Tiplick v. State does not govern here. 
 
Finally, our decision in Tiplick v. State, 43 N.E.3d 1259, does not supply the rule of decision 
here. In Tiplick, we rejected a due-process argument that Indiana’s synthetic-drug statute was 
impermissibly vague in defining what conduct was criminally prohibited. The defendant described 
the prohibitions as a “statutory maze” preventing persons of ordinary intelligence from discovering 
9 
 
what was banned. We rejected that characterization and concluded the relevant statutes adequately 
put persons on notice of proscribed conduct concerning the manufacture and sale of synthetic drugs 
because the legislature provided a “confined universe of investigation.” Id. at 1264. “This is not a 
‘maze’”, we held, “but rather a chain with three links—three discrete statutes which give clear 
guidance as to how to find everything falling within the definition of ‘synthetic drug’[.] … Such a 
statutory scheme is not unduly vague.” Id. 

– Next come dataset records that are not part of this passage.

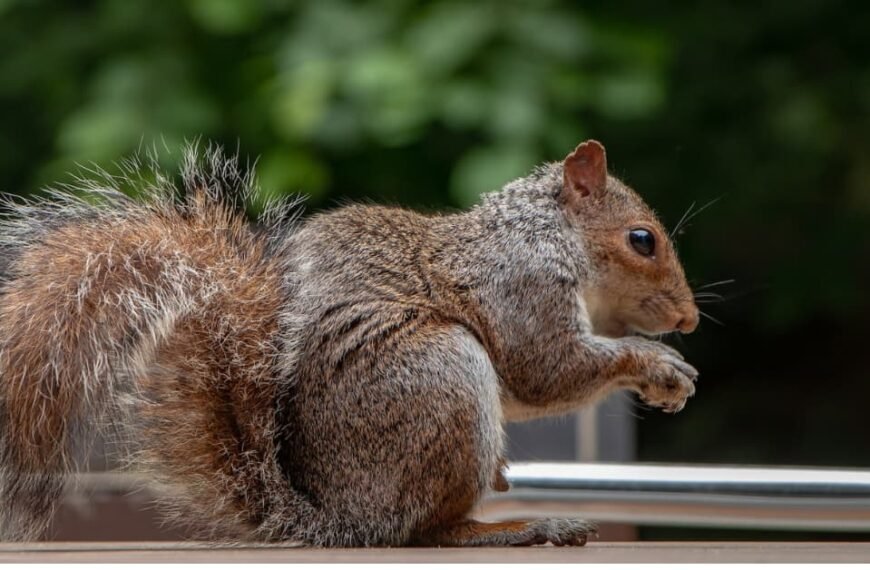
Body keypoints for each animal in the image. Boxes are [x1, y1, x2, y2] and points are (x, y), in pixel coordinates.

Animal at [0, 139, 700, 544]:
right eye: (642, 239)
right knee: (427, 531)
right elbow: (546, 370)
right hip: (440, 373)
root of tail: (343, 516)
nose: (689, 320)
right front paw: (660, 365)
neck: (548, 233)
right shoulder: (521, 283)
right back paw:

Tiplick’s significance extends beyond its specific holding concerning the synthetic-drug 
statute. Its analysis and rationale apply to any statutory and regulatory scheme within the public 
domain. But the potential problem we foresee with the 2002 Safety Code is not a Tiplick issue. Our 
concern here is not that the Safety Code is too complex or requires consultation with too many legal 
sources, but that the Code may not be accessible to those whose property interests it implicates, now 
that it has been adopted by a state regulatory agency and purports to carry the force of law. Tiplick, 
in other words, does not address the threshold question here, which is whether the Safety Code was 
sufficiently in the public domain during the relevant time that Bellwether can be charged with 
knowing it. The answer is not apparent from the bare factual record before us. 
Conclusion 
 
For these reasons, we reverse the trial court’s judgment dismissing Bellwether’s complaint 
with prejudice and remand for further proceedings not inconsistent with this opinion. 
Rush, C.J., and David, Massa, and Goff, JJ., concur.